True the yardstick was the I.H.C. price, which could not then be expressed in dollars and cents. But that price appears to have been generally regarded as a standard price placed upon a standard staple. So far as the trade was concerned the Lee price may be said to have been fixed as definitely as though expressed in money or in some other medium, such as bushels of grain to be grown in 1937.

We have held that the state of a man's mind and his intention *1380 are facts. City Deposit Bank v. Green, 138 Iowa 156,115 N.W. 893. However, in the case at bar the representations were more than merely expressions of intention or state of mind. It was represented that the corporation had worked out and adopted this particular sales program and policy. Sioux City Tire Manufacturing Co. v. Harris, Iowa, 190 N.W. 142. That this representation had reference to some action which had been taken by the board of directors or other proper representatives of the corporation may be fairly inferred. Although the policy of operation, which was represented to have been adopted, referred to the future, it was immediately effective and referred also to the present. Moreover, it was necessarily based upon definite external action which had already been taken by the corporation. Representations which refer to something done in the past are in a different category than representations of intention to do something in the future. Consequently, the case at bar is not governed by the rule of the cited cases requiring proof of (secret) intention not to perform and the overruling of the motion for directed verdict was not error.

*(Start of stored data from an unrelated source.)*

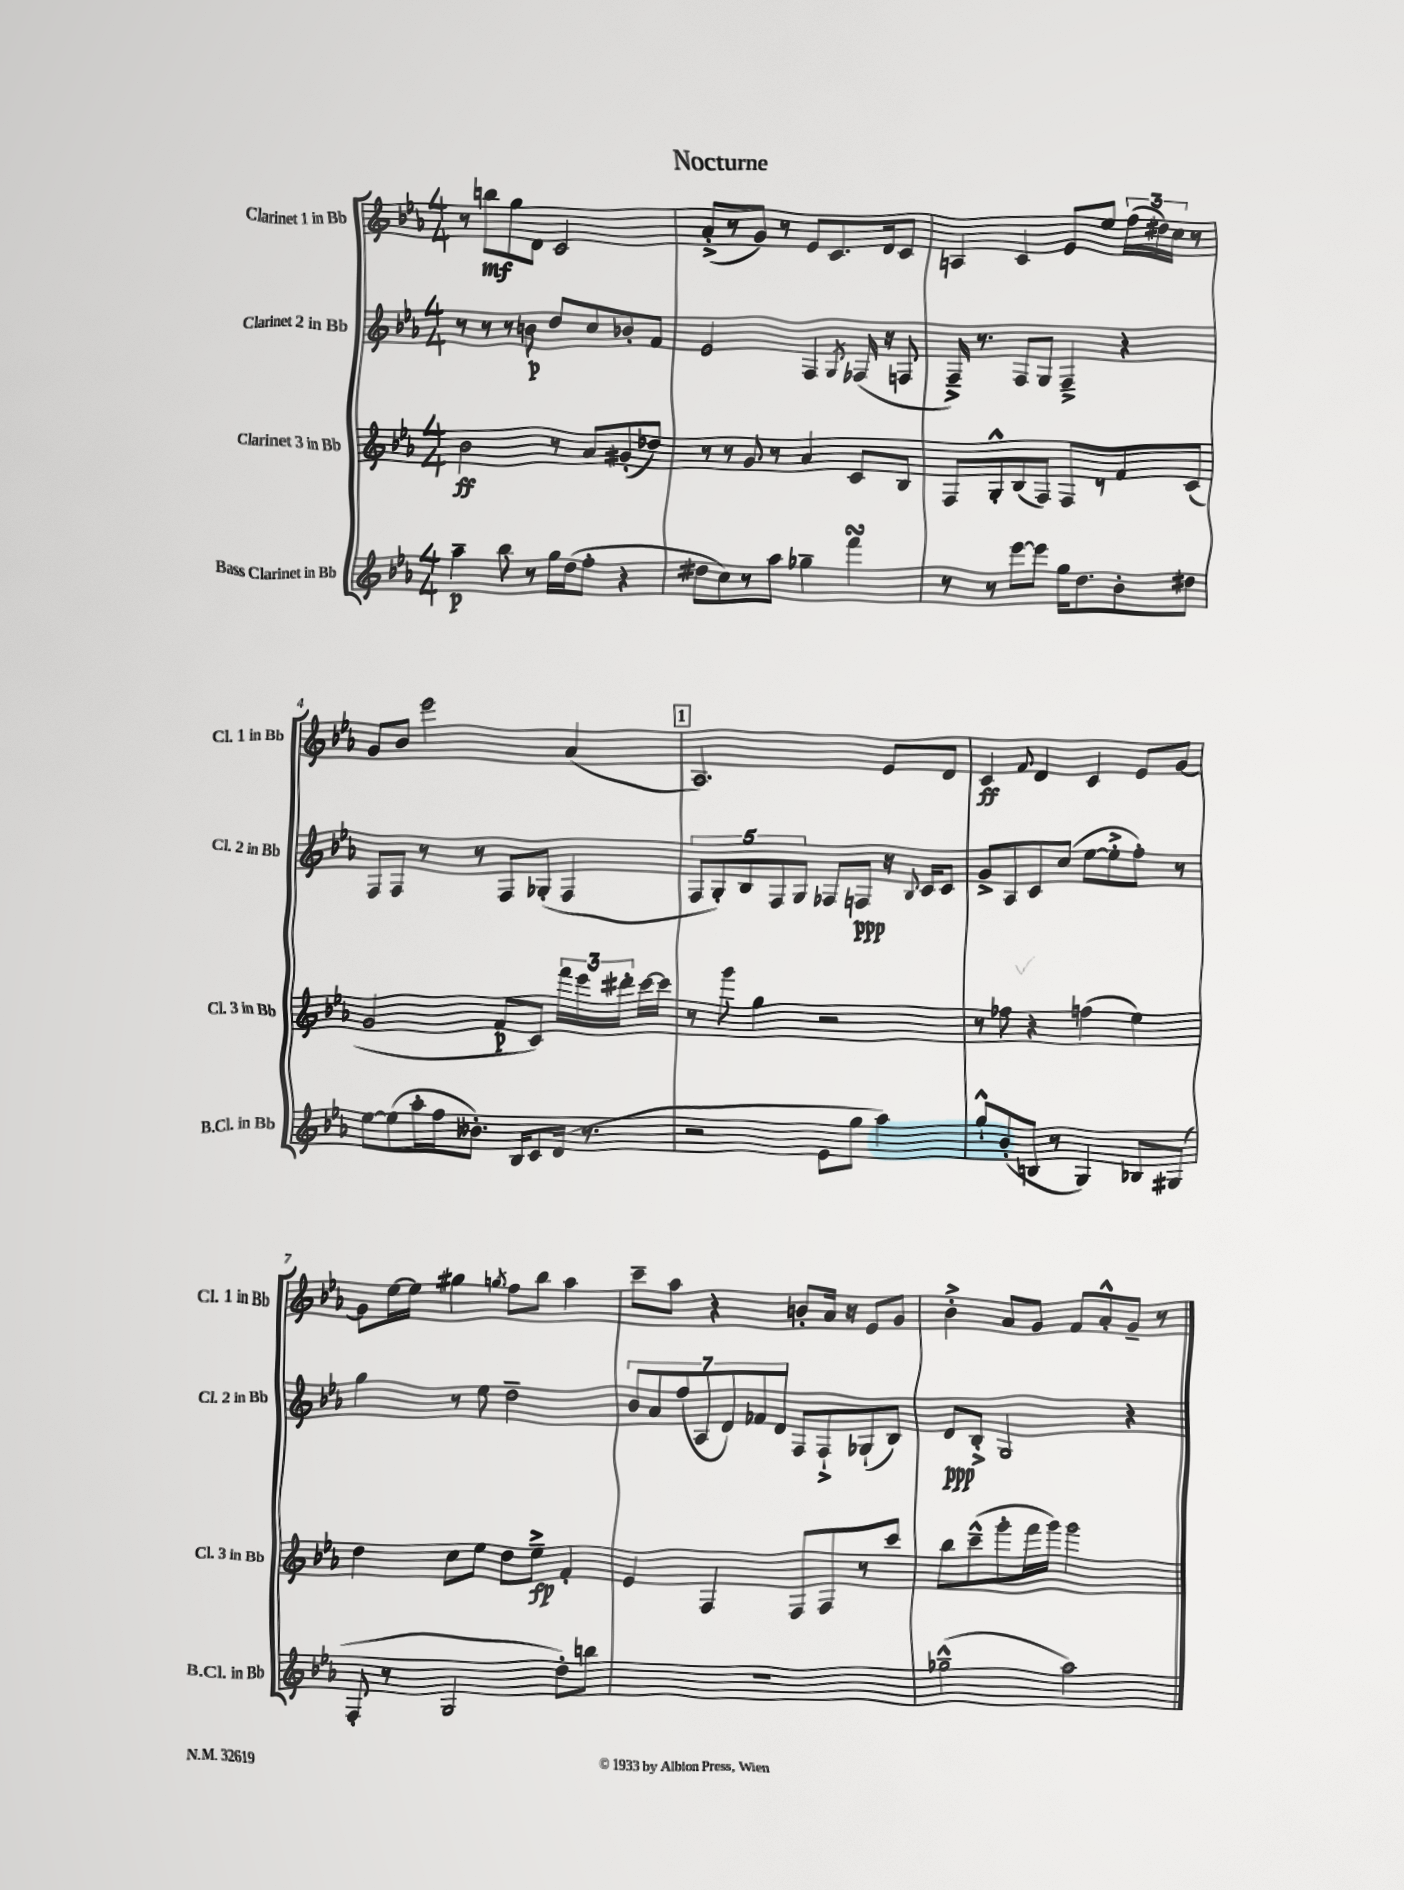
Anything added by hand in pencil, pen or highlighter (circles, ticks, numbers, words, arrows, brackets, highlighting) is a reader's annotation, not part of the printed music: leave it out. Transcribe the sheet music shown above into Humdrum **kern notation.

**kern	**kern	**kern	**kern
*staff4	*staff3	*staff2	*staff1
*clefG2	*clefG2	*clefG2	*clefG2
*k[b-e-a-]	*k[b-e-a-]	*k[b-e-a-]	*k[b-e-a-]
*M4/4	*M4/4	*M4/4	*M4/4
4aa-~	2b-	8r	8r
.	.	8r	8bb
8bb-	.	8r	8gg
8r	.	8b	8d
16gg	8r	8dd	2c
(16dd	.	.	.
8ff'	8a-	8cc	.
4r	(8g#'	8b-'	.
.	8dd-)	8f	.
=	=	=	=
8dd#	8r	2e-	(8a-'^
8cc)	8r	.	8r
8r	8g	.	8g)
8aa-	8r	.	8r
4gg-~	4a-	4F	8e-
.	.	.	8.c
.	.	8qG	.
4fff	8c	(16F-	.
.	.	16r	16d
.	8B-	8F	8c
=	=	=	=
8r	8F	16F~^)	4A
.	.	8.r	.
8r	8G'^^	.	.
[8eee-	(8B-	8F	4c
8eee-]	8F)	8G	.
16gg	8F	4F~^	8e-
8.dd	.	.	.
.	8r	.	8ee-
8b-'	8f	4r	(24ff
.	.	.	24dd#)
.	.	.	24cc
8dd#	(8c	.	8r
=	=	=	=
[8ee-	2g	8F	8g
(8ee-]	.	8F	8b-
16aa-'	.	8r	2eee-
16ff	.	.	.
8.b--')	.	8r	.
.	8f	8F	.
16B-	.	.	.
8c	8c)	(8G-'	.
(16d	24fff	4F	(4a-
.	24eee-	.	.
8.r	.	.	.
.	24ddd#'	.	.
.	[16ccc	.	.
.	16ccc]	.	.
=	=	=	=
2r	8r	10F	2.A-)
.	.	10G')	.
.	8ggg	.	.
.	.	10B-	.
.	4gg	.	.
.	.	10F	.
.	.	10G	.
8e-	2r	8F-	.
8gg	.	8F	.
4aa-)	.	16r	8e-
.	.	8qqB-	.
.	.	16c	.
.	.	8c	8d
=	=	=	=
8gg`^^	8r	8g^	4c
(8b-'	8ff-	8A-	.
.	.	.	8qqf
8B	4r	8c	4d
8r	.	(8cc	.
4G)	(4ff	[8ee-	4c
.	.	8ee-'^]	.
8B-	4ee-)	8ff')	8e-
(8G#	.	8r	[8g
=	=	=	=
8F'	4dd	4gg	8g]
8r	.	.	[16ee-
.	.	.	16ee-]
2G	8cc	8r	4gg#
.	8ee-	8ee-	.
.	.	.	8qgg
.	8dd	2dd~	8ff
.	8ee-~^	.	8bb-
8dd')	4f'	.	4aa-
8bb	.	.	.
=	=	=	=
1r	4e-	14b-	8ccc~
.	.	14a-	.
.	.	.	8aa-
.	.	(14ff	.
.	.	14A-	.
.	4F	.	4r
.	.	14d)	.
.	.	14f-	.
.	.	14d	.
.	8F	8F	8b'
.	8F	8F`^	16a-
.	.	.	16r
.	8r	(8G-`	8e-
.	8ccc	8B-)	8g
=	=	=	=
(2gg-~^^	8bb-	8d	4b-'^
.	(8ccc~^^	8B-'^	.
.	8ggg'	2G	8a-
.	16fff	.	8g
.	16ggg)	.	.
2aa-)	2ggg	.	8f
.	.	.	8a-'^^
.	.	4r	8g~
.	.	.	8r
==	==	==	==
*-	*-	*-	*-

[3, 4] II. Appellant also contends there was no competent evidence of damages as a basis for the verdict. Appellee was an experienced twine salesman. He was familiar with the industry and conditions which would affect the market and deliveries of twine. He testified that only 5 per cent of twine orders are unfilled in a normal crop season and that the 1937 grain crop was exceptionally good. Nevertheless, various customers did not take deliveries and 75 per cent of the orders in controversy were unfilled. Some customers testified the price increase was the reason for the refusal or curtailment of their orders.

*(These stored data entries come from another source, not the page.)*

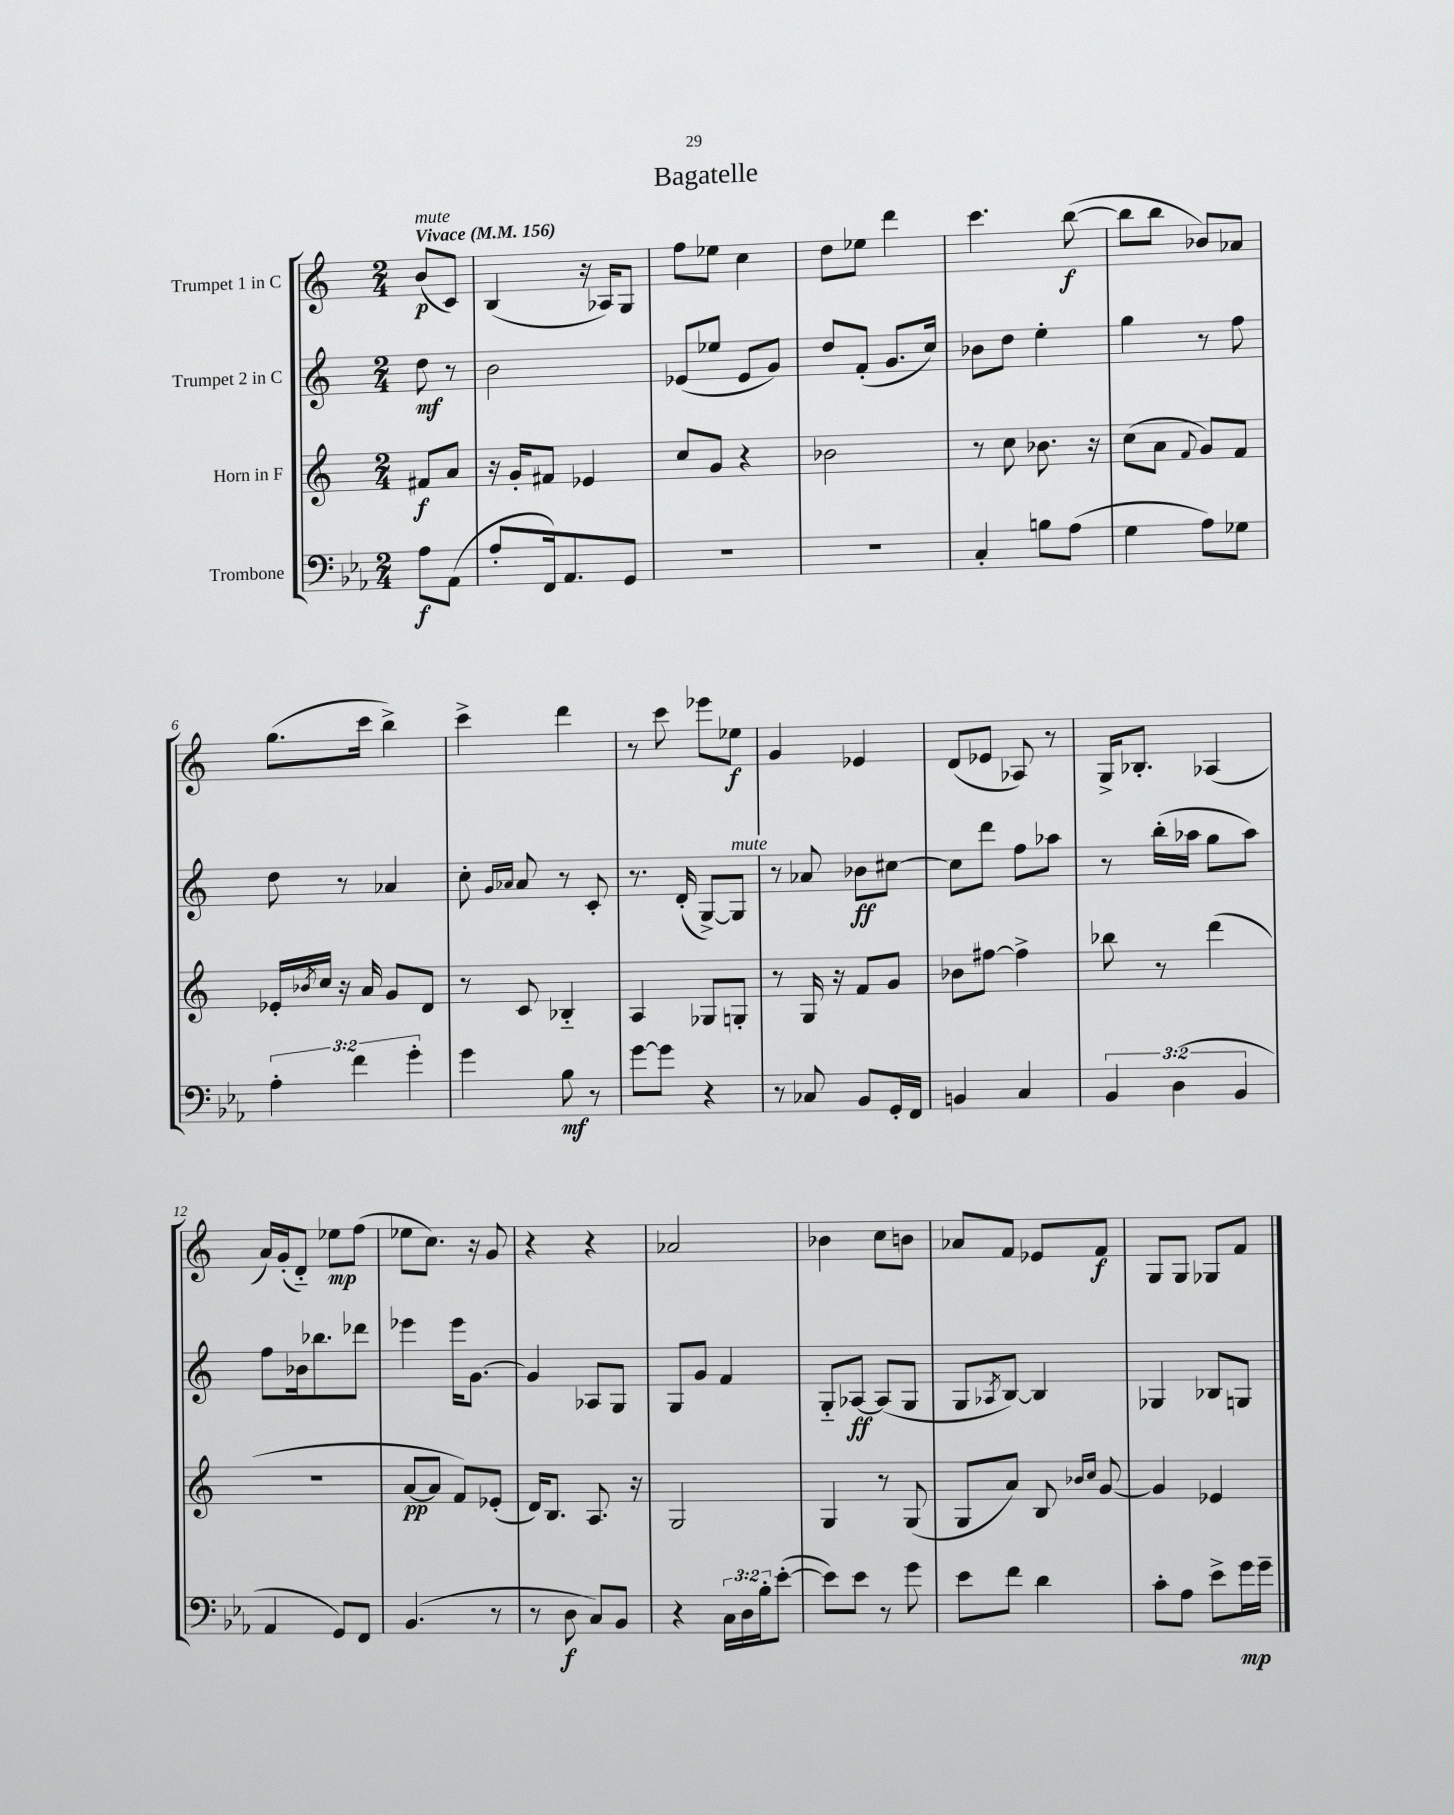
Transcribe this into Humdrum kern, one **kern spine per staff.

**kern	**dynam	**kern	**dynam	**kern	**dynam	**kern	**dynam
*part4	*part4	*part3	*part3	*part2	*part2	*part1	*part1
*staff4	*staff4	*staff3	*staff3	*staff2	*staff2	*staff1	*staff1
*I"Trombone	*	*I"Horn in F	*	*I"Trumpet 2 in C	*	*I"Trumpet 1 in C	*
*clefF4	*	*clefG2	*	*clefG2	*	*clefG2	*
*k[b-e-a-]	*	*k[]	*	*k[]	*	*k[]	*
*M2/4	*	*M2/4	*	*M2/4	*	*M2/4	*
*MM156	*	*MM156	*	*MM156	*	*MM156	*
=	=	=	=	=	=	=	=
!	!	!	!	!	!	!LO:TX:a:B:t=Vivace	!
!	!	!	!	!	!	!LO:TX:a:i:t=mute	!
8A-\L	f	8f#X/L	f	8dd\	mf	(8b/L	p
(8AA-\J	.	8a/J	.	8r	.	8c/J)	.
=1	=1	=1	=1	=1	=1	=1	=1
8A-'/L	.	16r	.	2b\	.	(4B/	.
.	.	16g'/KL	.	.	.	.	.
16FF/k)	.	8f#X/J	.	.	.	.	.
8.AA-/	.	.	.	.	.	.	.
.	.	4e-X/	.	.	.	16r	.
.	.	.	.	.	.	16A-X/KL)	.
8GG/J	.	.	.	.	.	8G/J	.
=2	=2	=2	=2	=2	=2	=2	=2
2r	.	8cc/L	.	(8e-X/L	.	8ff\L	.
.	.	8g/J	.	8ee-X/J	.	8ee-X\J	.
.	.	4r	.	8e-/L	.	4cc\	.
.	.	.	.	8g/J)	.	.	.
=3	=3	=3	=3	=3	=3	=3	=3
2r	.	2b-X\	.	8dd/L	.	8dd\L	.
.	.	.	.	(8f'/J	.	8ee-X\J	.
.	.	.	.	8.g/L	.	4ddd\	.
.	.	.	.	16cc/Jk)	.	.	.
=4	=4	=4	=4	=4	=4	=4	=4
4C'/	.	8r	.	8b-X\L	.	4.ccc\	.
.	.	8cc\	.	8dd\J	.	.	.
8Bn\L	.	8.b-X\	.	4ee'\	.	.	.
(8A-\J	.	.	.	.	.	([8bb\	f
.	.	16r	.	.	.	.	.
=5	=5	=5	=5	=5	=5	=5	=5
4G\	.	(8cc\L	.	4gg\	.	8bb\L]	.
.	.	8a\J	.	.	.	8bb\J	.
.	.	8qqf/	.	.	.	.	.
8A-\L)	.	8g/L)	.	8r	.	8b-X/L)	.
8G-X\J	.	8f/J	.	8ff\	.	8a-X/J	.
!!LO:LB:g=z
=6	=6	=6	=6	=6	=6	=6	=6
6A-'\	.	16e-X'/LL	.	8dd\	.	(8.gg\L	.
.	.	8qb-X/	.	.	.	.	.
.	.	16cc/JJ	.	.	.	.	.
.	.	16r	.	8r	.	.	.
6f\	.	.	.	.	.	.	.
.	.	16a/	.	.	.	16ccc\Jk	.
.	.	8g/L	.	4a-X/	.	4bb^\)	.
6g'\	.	.	.	.	.	.	.
.	.	8d/J	.	.	.	.	.
=7	=7	=7	=7	=7	=7	=7	=7
4g\	.	8r	.	8cc'\	.	4ccc^\	.
.	.	.	.	16qqg/LL	.	.	.
.	.	.	.	16qqa-X/JJ	.	.	.
.	.	8c/	.	8a-/	.	.	.
8B-\	mf	4B-X/	.	8r	.	4ddd\	.
8r	.	.	.	8c'/	.	.	.
=8	=8	=8	=8	=8	=8	=8	=8
[8g\L	.	4A/	.	8.r	.	8r	.
8g\J]	.	.	.	.	.	8ccc\	.
.	.	.	.	(16d'/	.	.	.
4r	.	8G-X/L	.	[8G^/L)	.	8eee-X\L	.
!	!	!	!	!LO:TX:a:i:t=mute	!	!	!
.	.	8Gn'/J	.	8G/J]	.	8ee-X\J	f
=9	=9	=9	=9	=9	=9	=9	=9
8r	.	8r	.	8r	.	4g/	.
8C-X/	.	16G/	.	8a-X/	.	.	.
.	.	16r	.	.	.	.	.
8BB-/L	.	8f/L	.	8b-X\L	ff	4e-X/	.
16GG'/L	.	8g/J	.	[8cc#X\J	.	.	.
16FF/JJ	.	.	.	.	.	.	.
=10	=10	=10	=10	=10	=10	=10	=10
4BBn/	.	8b-X\L	.	8cc#\L]	.	(8d/L	.
.	.	[8ff#X\J	.	8ddd\J	.	8e-X/J	.
4C/	.	4ff#^\]	.	8ff\L	.	8A-X/)	.
.	.	.	.	8aa-X\J	.	8r	.
=11	=11	=11	=11	=11	=11	=11	=11
6BB-/	.	8bb-X\	.	8r	.	16G^/KL	.
.	.	.	.	.	.	8.B-X'/J	.
.	.	8r	.	(16bb'\LL	.	.	.
(6D\	.	.	.	.	.	.	.
.	.	.	.	16aa-X\JJ	.	.	.
.	.	(4ddd\	.	8gg\L	.	(4A-X/	.
6BB-/	.	.	.	.	.	.	.
.	.	.	.	8aa-\J)	.	.	.
!!LO:LB:g=z
=12	=12	=12	=12	=12	=12	=12	=12
4AA-/	.	2r	.	8ff\L	.	16a/LL)	.
.	.	.	.	.	.	(16g'/J	.
.	.	.	.	16b-X\k	.	8d/J)	.
.	.	.	.	8.bb-X\	.	.	.
8GG/L)	.	.	.	.	.	8ee-X\L	mp
8FF/J	.	.	.	8ddd-X\J	.	(8ff\J	.
=13	=13	=13	=13	=13	=13	=13	=13
(4.BB-/	.	[8a/L	pp	4eee-X\	.	8ee-X\L	.
.	.	8a/J]	.	.	.	8.cc\J)	.
.	.	8f/L)	.	16eee-\KL	.	.	.
.	.	.	.	[8.g\J	.	16r	.
8r	.	(8e-X'/J	.	.	.	8g/	.
=14	=14	=14	=14	=14	=14	=14	=14
8r	.	16d/KL)	.	4g/]	.	4r	.
.	.	8.B/J	.	.	.	.	.
8D\	f	.	.	.	.	.	.
8C/L)	.	8.A/	.	8A-X/L	.	4r	.
8BB-/J	.	.	.	8G/J	.	.	.
.	.	16r	.	.	.	.	.
=15	=15	=15	=15	=15	=15	=15	=15
4r	.	2G/	.	8G/L	.	2a-X/	.
.	.	.	.	8g/J	.	.	.
24C\LL	.	.	.	4f/	.	.	.
24D\	.	.	.	.	.	.	.
24B-'\J	.	.	.	.	.	.	.
([8e-'\J	.	.	.	.	.	.	.
=16	=16	=16	=16	=16	=16	=16	=16
8e-\L])	.	4G/	.	8G/L	.	4b-X\	.
8e-\J	.	.	.	[8A-X/J	ff	.	.
8r	.	8r	.	(8A-/L]	.	8cc\L	.
8g\	.	(8G/	.	8G/J	.	8bn\J	.
=17	=17	=17	=17	=17	=17	=17	=17
8e-\L	.	8G/L	.	8G/L	.	8a-X/L	.
.	.	.	.	8qA-X/	.	.	.
8f\J	.	8a/J)	.	[8B/J)	.	8f/J	.
4d\	.	8B/	.	4B/]	.	8e-X/L	.
.	.	16qqb-X/LL	.	.	.	.	.
.	.	16qqcc/JJ	.	.	.	.	.
.	.	[8g/	.	.	.	8f/J	f
=18	=18	=18	=18	=18	=18	=18	=18
8c'\L	.	4g/]	.	4G-X/	.	8G/L	.
8A-\J	.	.	.	.	.	8G/J	.
8e-^\L	.	4e-X/	.	8B-X/L	.	8G-X/L	.
16g\L	mp	.	.	8Gn/J	.	8f/J	.
16g~\JJ	.	.	.	.	.	.	.
==	==	==	==	==	==	==	==
*-	*-	*-	*-	*-	*-	*-	*-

Unquestionably the competition of this twine with standard brands rested largely upon its lower price basis. Obviously dealers could not sell it as readily at the same price as was charged for standard brands. Moreover, some dealers may have preferred not to buy of a concern which appeared to disregard its commitments. Appellant's excuse for the breach was that otherwise it would have operated at a loss. This was not a legitimate excuse, at least as to orders already taken. Huntington v. Jacob Haish Co., 190 Iowa 1197, 181 N.W. 480. It could hardly be called dealing in good faith. *1381

The damages were based upon the claimed loss of commissions on such orders taken by appellee prior to March 24, 1937, as were not accepted by the customers on account of the increase in price. The jury did not allow the full amount claimed by appellee. In cases of this character damages are often incapable of exact determination but where there is substantial evidence of a proper character the damages cannot be said to be wholly speculative and unascertainable. Appellee had incurred expenses and spent time in taking the orders. He had completed the work of making these sales. That he be paid the commissions earned was only substantial justice. Huntington v. Jacob Haish Co., supra; Hichhorn, Mack Co. v. Bradley, 117 Iowa 130, 90 N.W. 592; Atlas Brewing Co. v. Huffman, 217 Iowa 1217, 252 N.W. 133. We think it was not error to submit this question to the jury.

[5] III. The trial court overruled the motion of appellant for judgment notwithstanding the verdict. The basis for such motion is that the pleadings of the successful party fail to aver some material fact necessary to a complete cause of action or defense. Code section 11553; In re Larimer's Estate, 225 Iowa 1067,283 N.W. 430. It is sufficient to say there was no such omission in appellee's counterclaim.

The judgment is affirmed. — Affirmed.

HAMILTON, C.J., and STIGER, SAGER, HALE, BLISS, and MILLER, JJ., concur.